Insurers must pay back premiums as US airlines opt for government cover

Aviation insurers are facing a double whammy that could cost them at least $265m (£168m).

They are being asked to repay up to $125m (£80m) to US airlines and are also facing a shrinking market for hull war cover.

The airlines' demands are the knock-on effect of the US government's decision to offer cheap war risk cover to its airlines.

Its price is about a tenth of that available commercially.

US airlines have rushed to cancel their commercial third party liability cover, demanding the return of their premiums and the rest are expected to follow imminently.

In total, insurers are expected to have to give back between $100m (£63m) and $125m (£79.2m) for third party war liability business alone.

US airlines are also cancelling their commercially bought hull war cover, leading to rapidly falling demand.
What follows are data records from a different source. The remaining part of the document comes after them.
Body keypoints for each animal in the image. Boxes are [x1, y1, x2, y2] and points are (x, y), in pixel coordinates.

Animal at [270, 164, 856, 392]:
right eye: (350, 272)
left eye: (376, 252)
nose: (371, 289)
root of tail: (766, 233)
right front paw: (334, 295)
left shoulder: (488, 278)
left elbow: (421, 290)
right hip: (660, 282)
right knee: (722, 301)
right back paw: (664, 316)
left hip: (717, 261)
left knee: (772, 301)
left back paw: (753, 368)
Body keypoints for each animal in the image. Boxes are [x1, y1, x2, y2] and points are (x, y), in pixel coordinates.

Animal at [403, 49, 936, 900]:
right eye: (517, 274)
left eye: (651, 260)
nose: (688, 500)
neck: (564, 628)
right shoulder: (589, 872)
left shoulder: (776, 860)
If all US airlines pull out of the market, the aviation market would lose at least $140m (£89m), it is estimated.

One industry source said: "If the global hull war market loses $140m of premium income, the impact will be even worse than the cancellation of the third party liability cover."

In a separate development, support for a proposed global aviation war risk insurance scheme has risen to 43%, with 51% needed for start-up.
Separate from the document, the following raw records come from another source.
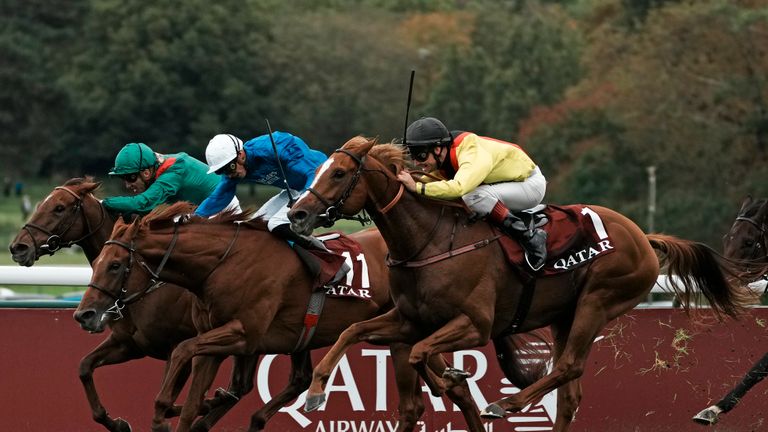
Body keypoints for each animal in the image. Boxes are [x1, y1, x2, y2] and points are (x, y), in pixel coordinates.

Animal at [7, 178, 304, 432]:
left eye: (59, 208)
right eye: (38, 205)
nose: (18, 248)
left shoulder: (178, 346)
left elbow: (168, 400)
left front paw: (200, 404)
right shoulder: (131, 344)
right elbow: (84, 367)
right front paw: (117, 423)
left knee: (248, 385)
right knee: (251, 384)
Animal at [76, 203, 486, 432]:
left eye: (115, 265)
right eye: (98, 260)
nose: (85, 314)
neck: (221, 264)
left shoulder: (242, 333)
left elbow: (182, 357)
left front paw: (162, 412)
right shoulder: (213, 341)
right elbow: (191, 404)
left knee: (441, 395)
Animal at [286, 138, 760, 432]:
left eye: (339, 173)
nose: (297, 214)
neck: (430, 240)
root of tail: (644, 236)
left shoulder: (474, 324)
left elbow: (422, 354)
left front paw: (452, 380)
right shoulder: (408, 319)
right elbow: (352, 332)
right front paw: (315, 393)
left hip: (598, 301)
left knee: (568, 367)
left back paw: (505, 404)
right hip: (566, 315)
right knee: (570, 392)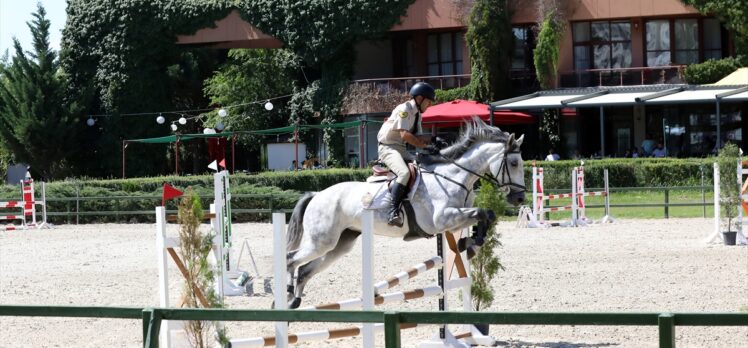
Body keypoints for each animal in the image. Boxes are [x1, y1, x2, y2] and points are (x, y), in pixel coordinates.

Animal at [282, 118, 524, 308]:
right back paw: (286, 293)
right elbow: (483, 212)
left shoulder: (454, 220)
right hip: (321, 241)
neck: (453, 176)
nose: (520, 198)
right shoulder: (442, 219)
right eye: (513, 163)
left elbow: (486, 215)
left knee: (304, 270)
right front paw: (472, 244)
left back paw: (294, 301)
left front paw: (470, 244)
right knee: (291, 259)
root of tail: (317, 194)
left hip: (339, 243)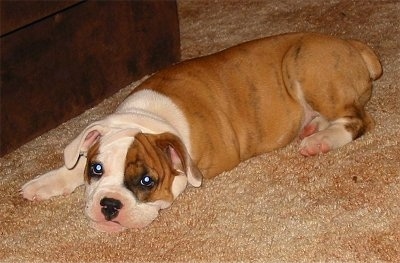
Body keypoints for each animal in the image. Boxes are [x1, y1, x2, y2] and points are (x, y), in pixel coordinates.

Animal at [21, 32, 382, 233]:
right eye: (96, 169)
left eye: (147, 181)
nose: (109, 205)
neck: (146, 119)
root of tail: (352, 45)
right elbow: (73, 163)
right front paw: (45, 182)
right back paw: (313, 127)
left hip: (305, 66)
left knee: (358, 120)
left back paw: (320, 140)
The scheme, called Globaltime, was proposed by the International Civil Aviation Organisation (ICAO), which is negotiating with key states whose backing is needed.
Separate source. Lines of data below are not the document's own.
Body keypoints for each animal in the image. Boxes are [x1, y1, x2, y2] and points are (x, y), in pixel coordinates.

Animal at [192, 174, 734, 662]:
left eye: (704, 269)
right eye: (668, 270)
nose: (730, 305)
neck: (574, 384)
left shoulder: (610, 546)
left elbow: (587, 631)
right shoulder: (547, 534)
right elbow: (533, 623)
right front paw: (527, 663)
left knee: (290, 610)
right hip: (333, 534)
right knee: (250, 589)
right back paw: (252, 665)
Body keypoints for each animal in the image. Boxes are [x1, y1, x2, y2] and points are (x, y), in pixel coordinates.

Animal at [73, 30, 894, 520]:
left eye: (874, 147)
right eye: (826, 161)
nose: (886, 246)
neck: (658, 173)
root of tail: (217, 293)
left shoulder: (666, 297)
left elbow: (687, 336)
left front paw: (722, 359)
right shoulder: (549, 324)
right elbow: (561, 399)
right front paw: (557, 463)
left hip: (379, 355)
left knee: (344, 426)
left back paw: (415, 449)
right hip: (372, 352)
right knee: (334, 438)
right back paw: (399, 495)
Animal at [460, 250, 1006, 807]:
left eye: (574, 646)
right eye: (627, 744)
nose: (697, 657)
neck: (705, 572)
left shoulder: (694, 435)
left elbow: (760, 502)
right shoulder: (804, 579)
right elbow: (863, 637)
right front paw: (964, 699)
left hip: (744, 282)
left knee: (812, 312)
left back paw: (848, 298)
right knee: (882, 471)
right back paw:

Insurance Times reported last month how London Market brokers were calling for modifications to the Globaltime scheme to make world governments share the cost of insuring airlines against terrorism.

Ken Coombes, chairman of the LMBC's technical committee on aviation and a senior vice president at global broker Marsh, said the changes aimed to prevent US airlines gaining a significant competitive advantage.

ICAO is expected to announce soon how it will formally consider the proposals.